Gaming The System

Its only a matter of time before any kind of measurement gets gamed. With several of our clients, if we’re not able to convince them to go with what we think is the ‘right’ (i.e. outcome-based) kind of measurement, we at least try and help them to work out what the half-life of the measurements they intend to put in place are. So that they know when they need to start thinking about re-designing that measure. Lots of companies, for example, put into place metrics relating to the number of patent applications different departments (or in some cases, individuals) were expected to submit per year. This kind of measure typically takes about one-cycle (i.e. around a year) before it gets corrupted: ‘It’s November, we failed our target last year and got reprimanded; it looks like we’re not going to hit it this year either, so…’ You know what’s coming next.

We had a theory that metric half-life (i.e. the amount of time it would take for half the stakeholders to work out how to corrupt the measurement) would reduce considerably during a crisis period. We just didn’t know how much. On the last day of April, we got our first datapoint. And the news wasn’t good. The half-life of the Covid-19 virus test metric, we now know is significantly less than a month.

On the second of April, Health Secretary, Matt Hancock, announced, ‘I am now setting the goal of 100,000 tests per day by the end of this month. That is the goal and I’m determined that we will get there’

On the 30th came deliverance. 122,347 tests. Very impressive. Hancock looked almost smug when he showed up for that day’s media briefing session.

Execpt. There was a problem. Several problems. 27,497 turned out to be ‘home tests’. Tests that had been posted to people on the 30th. Another 12,872 were sent out to satellite sites. So they also weren’t actual tests either. So the 122,347 was actually just 81,978 by the 2 April definition. Then we learned that the number of actual individuals actually tested was 73,191. This because the tests aren’t massively reliable, and so large numbers of individuals had to be repeated. And then, worse still, now we also have figures for the early days of May, we also know that the 30 April figure was a one-off high.

I’m not blaming Matt Hancock for this corruption. He’s just the poor sap that set a target he didn’t understand. And he’s just the Minister putting pressure on everyone beneath him to make sure the target was met. A classic, ‘don’t let me be seen to have missed this target’ kind of pressure. Pressure that meant, as soon as said staff worked out they were going to fail, they were forced to start getting creative. Some kinds of creativity are good. But, generally speaking, not the kind where stupid things get done in order that some arbitrary target is reached.

So, May 5th, and here we are. The half-life of a UK Government metric looks like it is, if we take into account the time until someone worked out that posting home-test kits on the 30th might help, is around a fortnight. And yet still somehow the Government approval rating is above 50%. Which, if I had any faith that that particular metric hadn’t been corrupted several eons ago, I might start to worry about.

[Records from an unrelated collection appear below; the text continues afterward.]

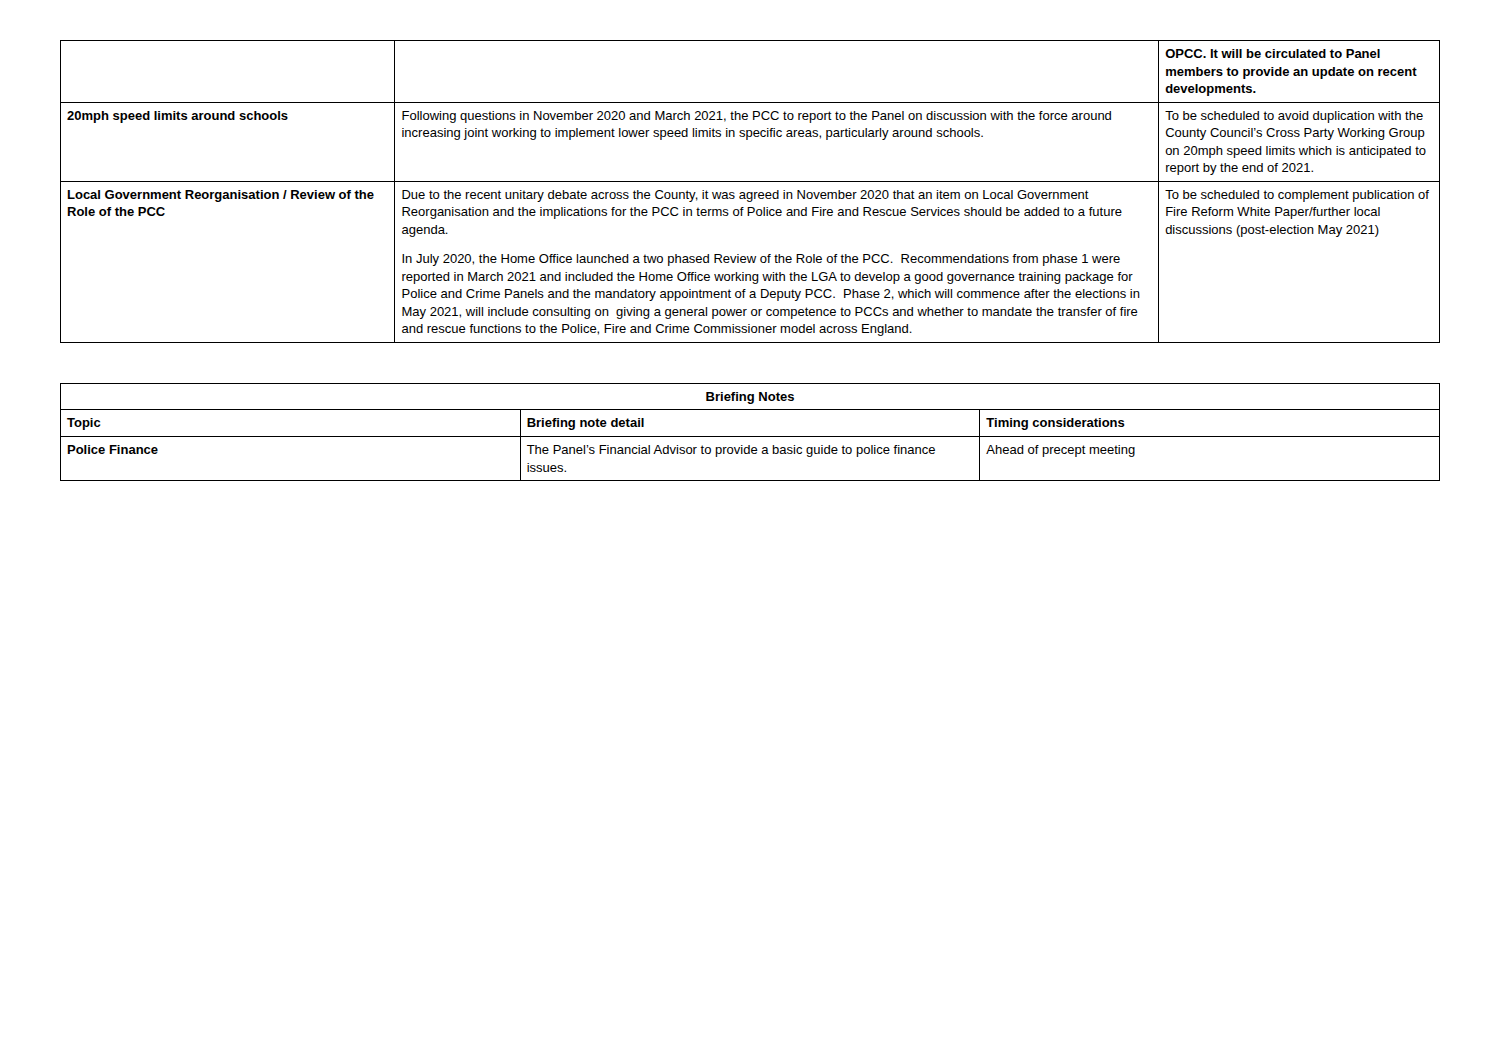| | | OPCC. It will be circulated to Panel members to provide an update on recent developments. |
| 20mph speed limits around schools | Following questions in November 2020 and March 2021, the PCC to report to the Panel on discussion with the force around increasing joint working to implement lower speed limits in specific areas, particularly around schools. | To be scheduled to avoid duplication with the County Council’s Cross Party Working Group on 20mph speed limits which is anticipated to report by the end of 2021. |
| Local Government Reorganisation / Review of the Role of the PCC | Due to the recent unitary debate across the County, it was agreed in November 2020 that an item on Local Government Reorganisation and the implications for the PCC in terms of Police and Fire and Rescue Services should be added to a future agenda. In July 2020, the Home Office launched a two phased Review of the Role of the PCC. Recommendations from phase 1 were reported in March 2021 and included the Home Office working with the LGA to develop a good governance training package for Police and Crime Panels and the mandatory appointment of a Deputy PCC. Phase 2, which will commence after the elections in May 2021, will include consulting on giving a general power or competence to PCCs and whether to mandate the transfer of fire and rescue functions to the Police, Fire and Crime Commissioner model across England. | To be scheduled to complement publication of Fire Reform White Paper/further local discussions (post-election May 2021) |
| Briefing Notes |
| Topic | Briefing note detail | Timing considerations |
| Police Finance | The Panel’s Financial Advisor to provide a basic guide to police finance issues. | Ahead of precept meeting |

What we’ve managed to do with the clients that have had their ‘number of patent applications’ metric gamed is helped them to introduce a better ‘number of hgh quality patent applications’ measure. It’s hard to measure ‘high quality’, but the difficulty of doing it should be no impediment to working out how to do it. The same applies regarding virus testing. It shouldn’t be about how well the Government sends out  unreliable home-testing kits to random individuals (and, by the way, I know from several friends that there is a massive element of randomness), it should be about the number of high-quality test results obtained. I think, maybe, everyone assumed that’s what Matt Hancock meant on April 2nd. That part of the measurement challenge isn’t rocket science. We all instinctively know what meaningful is. We just need to get those responsible for making the measurements re-direct their creativity away from gaming the system, and towards finding ways to measure what is needed rather than what is merely expedient.